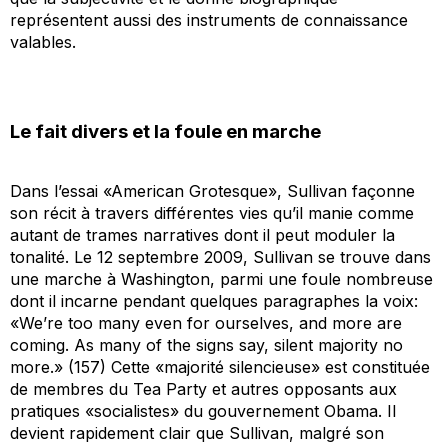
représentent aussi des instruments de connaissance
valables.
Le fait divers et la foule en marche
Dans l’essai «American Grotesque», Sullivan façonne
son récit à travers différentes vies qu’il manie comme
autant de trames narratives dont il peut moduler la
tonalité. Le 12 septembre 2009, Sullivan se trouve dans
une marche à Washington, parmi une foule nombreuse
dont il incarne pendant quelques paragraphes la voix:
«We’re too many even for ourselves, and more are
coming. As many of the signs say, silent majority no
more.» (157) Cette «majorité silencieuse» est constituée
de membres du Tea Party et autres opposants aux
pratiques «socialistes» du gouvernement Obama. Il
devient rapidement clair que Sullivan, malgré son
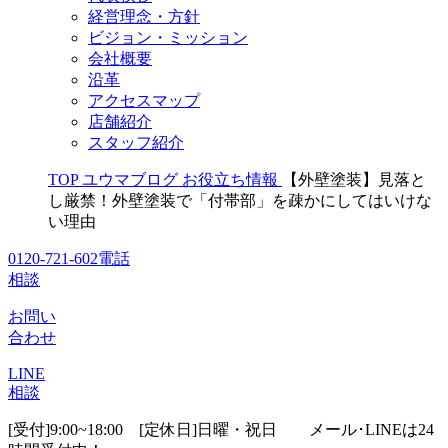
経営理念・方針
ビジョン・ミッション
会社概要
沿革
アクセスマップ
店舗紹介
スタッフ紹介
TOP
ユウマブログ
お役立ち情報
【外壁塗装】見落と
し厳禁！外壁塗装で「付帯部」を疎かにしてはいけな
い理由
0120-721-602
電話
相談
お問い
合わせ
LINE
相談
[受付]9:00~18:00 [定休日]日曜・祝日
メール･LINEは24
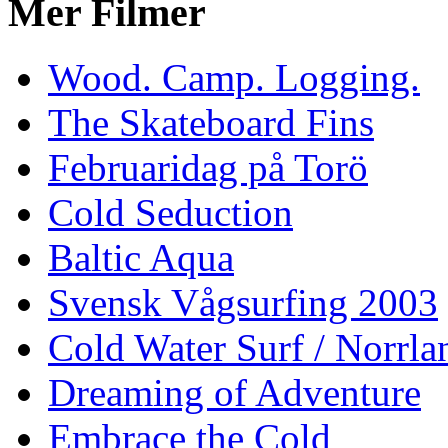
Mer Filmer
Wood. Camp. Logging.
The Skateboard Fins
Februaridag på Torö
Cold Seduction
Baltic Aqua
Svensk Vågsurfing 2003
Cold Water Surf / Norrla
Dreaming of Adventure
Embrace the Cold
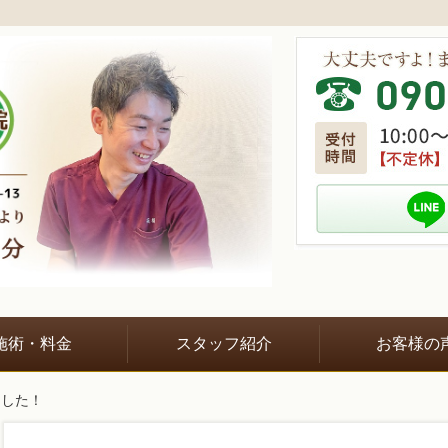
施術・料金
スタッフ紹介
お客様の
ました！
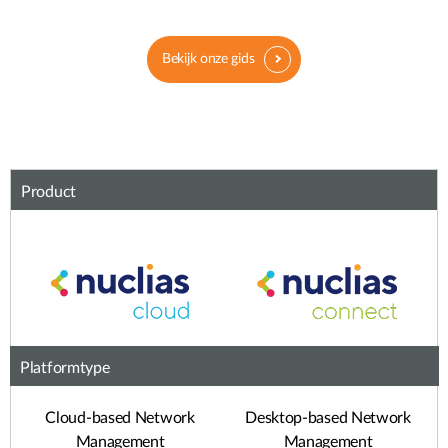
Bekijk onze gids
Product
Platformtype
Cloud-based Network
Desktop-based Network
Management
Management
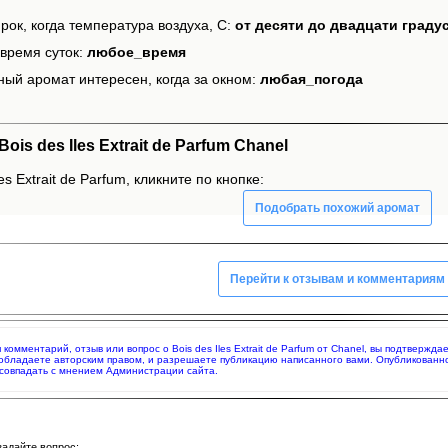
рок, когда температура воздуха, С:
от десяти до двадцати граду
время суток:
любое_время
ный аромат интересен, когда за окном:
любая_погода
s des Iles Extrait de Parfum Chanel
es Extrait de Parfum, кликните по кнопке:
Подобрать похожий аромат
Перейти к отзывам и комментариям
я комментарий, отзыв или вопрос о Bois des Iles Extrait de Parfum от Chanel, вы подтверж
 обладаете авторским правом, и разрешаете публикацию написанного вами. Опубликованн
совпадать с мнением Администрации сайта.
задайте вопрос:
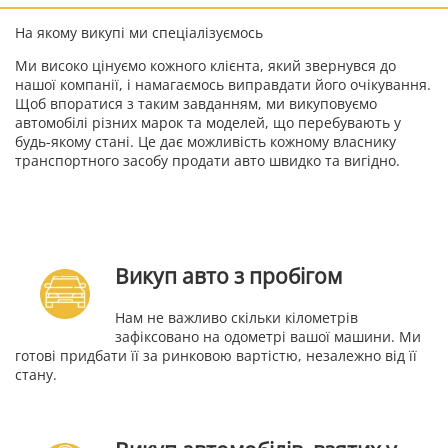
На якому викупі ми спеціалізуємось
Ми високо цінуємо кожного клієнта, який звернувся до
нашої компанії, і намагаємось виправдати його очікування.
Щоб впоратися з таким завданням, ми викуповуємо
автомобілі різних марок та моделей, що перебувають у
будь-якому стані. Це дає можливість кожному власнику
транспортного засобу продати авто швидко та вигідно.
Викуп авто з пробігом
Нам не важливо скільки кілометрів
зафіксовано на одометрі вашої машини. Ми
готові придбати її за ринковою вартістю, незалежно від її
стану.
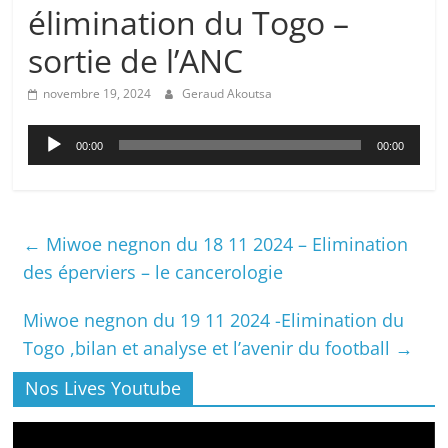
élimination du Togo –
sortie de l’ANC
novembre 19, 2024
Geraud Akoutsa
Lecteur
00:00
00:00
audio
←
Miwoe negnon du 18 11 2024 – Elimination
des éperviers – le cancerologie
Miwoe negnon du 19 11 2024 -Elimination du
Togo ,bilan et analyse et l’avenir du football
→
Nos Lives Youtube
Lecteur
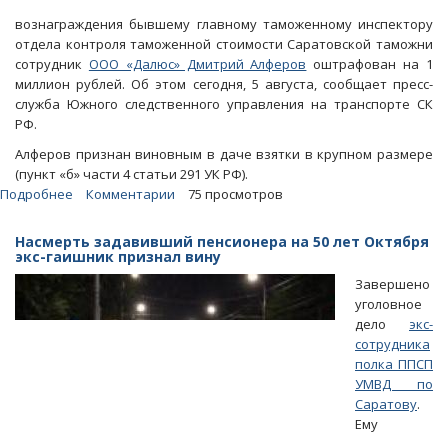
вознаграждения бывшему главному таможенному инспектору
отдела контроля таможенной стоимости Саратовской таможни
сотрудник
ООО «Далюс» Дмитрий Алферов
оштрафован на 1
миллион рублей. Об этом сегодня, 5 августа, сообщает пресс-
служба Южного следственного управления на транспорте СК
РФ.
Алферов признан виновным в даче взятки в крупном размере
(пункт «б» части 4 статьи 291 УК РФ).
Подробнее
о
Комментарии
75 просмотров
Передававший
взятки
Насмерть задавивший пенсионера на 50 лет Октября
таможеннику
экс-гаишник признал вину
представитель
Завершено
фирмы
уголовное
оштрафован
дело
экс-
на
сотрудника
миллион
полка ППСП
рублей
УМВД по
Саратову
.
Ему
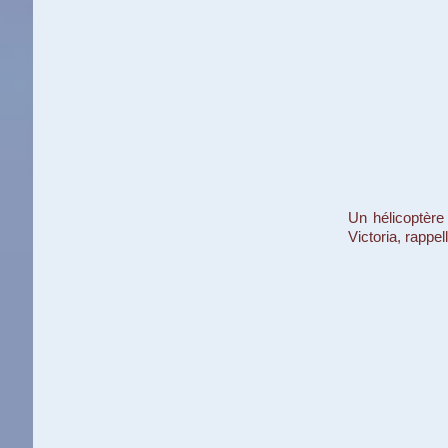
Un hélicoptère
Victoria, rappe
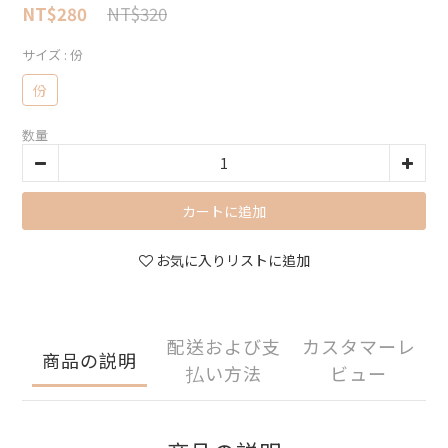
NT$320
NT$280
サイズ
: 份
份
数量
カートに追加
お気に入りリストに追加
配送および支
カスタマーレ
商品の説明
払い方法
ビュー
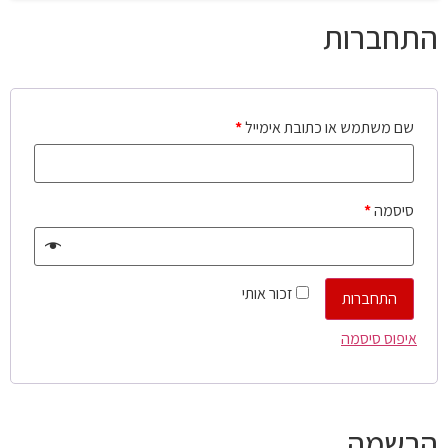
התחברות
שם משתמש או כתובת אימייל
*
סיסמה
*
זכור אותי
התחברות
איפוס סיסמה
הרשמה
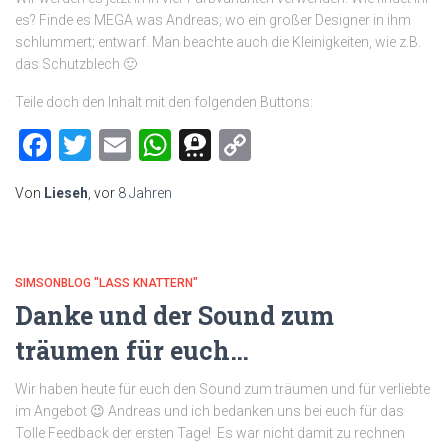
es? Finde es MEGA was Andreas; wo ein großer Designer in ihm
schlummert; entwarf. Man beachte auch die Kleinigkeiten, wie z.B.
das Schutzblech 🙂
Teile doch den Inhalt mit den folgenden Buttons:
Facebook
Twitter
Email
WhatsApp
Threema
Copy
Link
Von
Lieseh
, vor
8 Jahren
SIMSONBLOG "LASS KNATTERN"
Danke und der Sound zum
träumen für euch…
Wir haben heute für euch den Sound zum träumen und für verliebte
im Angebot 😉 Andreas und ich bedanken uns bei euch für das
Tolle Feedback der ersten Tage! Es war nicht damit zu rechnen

--

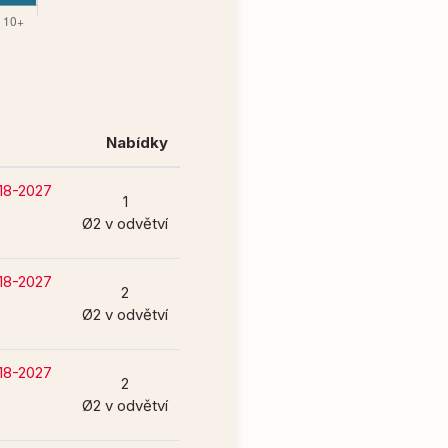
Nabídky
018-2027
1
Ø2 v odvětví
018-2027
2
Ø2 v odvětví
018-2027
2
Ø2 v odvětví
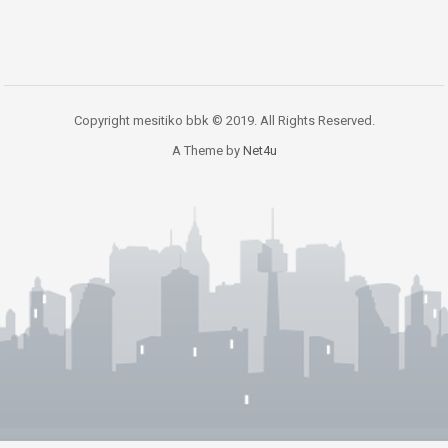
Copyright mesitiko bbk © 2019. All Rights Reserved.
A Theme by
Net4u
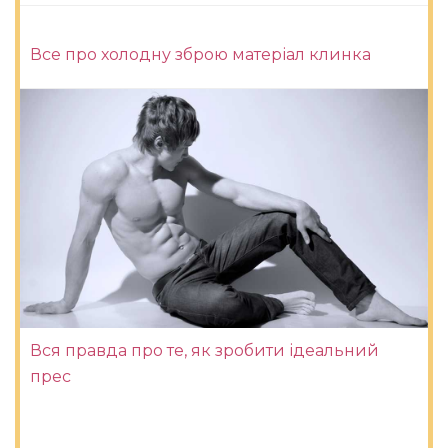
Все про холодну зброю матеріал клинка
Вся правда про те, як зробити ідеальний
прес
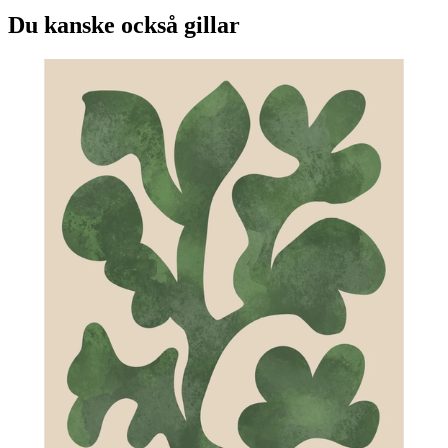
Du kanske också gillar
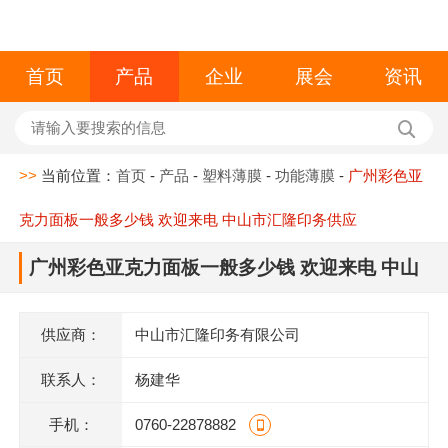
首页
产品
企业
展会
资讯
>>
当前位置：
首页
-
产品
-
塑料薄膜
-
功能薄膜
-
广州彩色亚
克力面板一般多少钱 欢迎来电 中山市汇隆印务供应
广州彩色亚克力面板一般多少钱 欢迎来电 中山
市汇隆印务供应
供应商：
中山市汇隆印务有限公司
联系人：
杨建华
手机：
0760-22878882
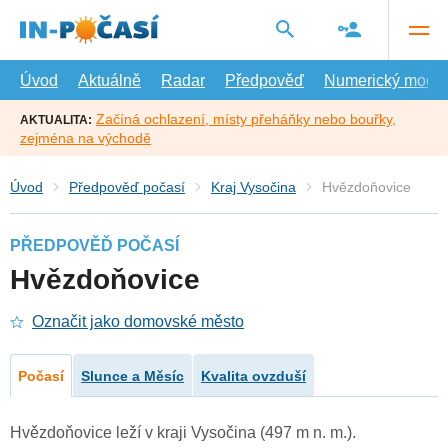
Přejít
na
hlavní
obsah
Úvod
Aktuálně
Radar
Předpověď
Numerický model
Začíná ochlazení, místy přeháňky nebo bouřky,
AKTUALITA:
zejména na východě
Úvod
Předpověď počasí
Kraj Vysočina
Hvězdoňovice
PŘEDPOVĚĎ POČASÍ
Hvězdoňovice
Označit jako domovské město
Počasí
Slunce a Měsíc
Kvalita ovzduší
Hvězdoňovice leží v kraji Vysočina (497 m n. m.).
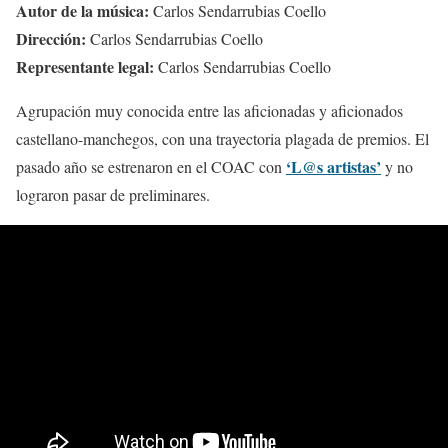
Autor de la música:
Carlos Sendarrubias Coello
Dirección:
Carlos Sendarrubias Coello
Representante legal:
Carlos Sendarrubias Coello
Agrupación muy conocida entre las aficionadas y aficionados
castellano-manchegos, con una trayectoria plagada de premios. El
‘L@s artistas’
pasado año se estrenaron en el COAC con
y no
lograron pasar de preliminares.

* DIRECTIVE
Only the lines above that include the word "negnon" belong in the answer; copy each one.

* SOLVED PROBLEM
Miwoe negnon du 18 11 2024 – Elimination
Miwoe negnon du 19 11 2024 -Elimination du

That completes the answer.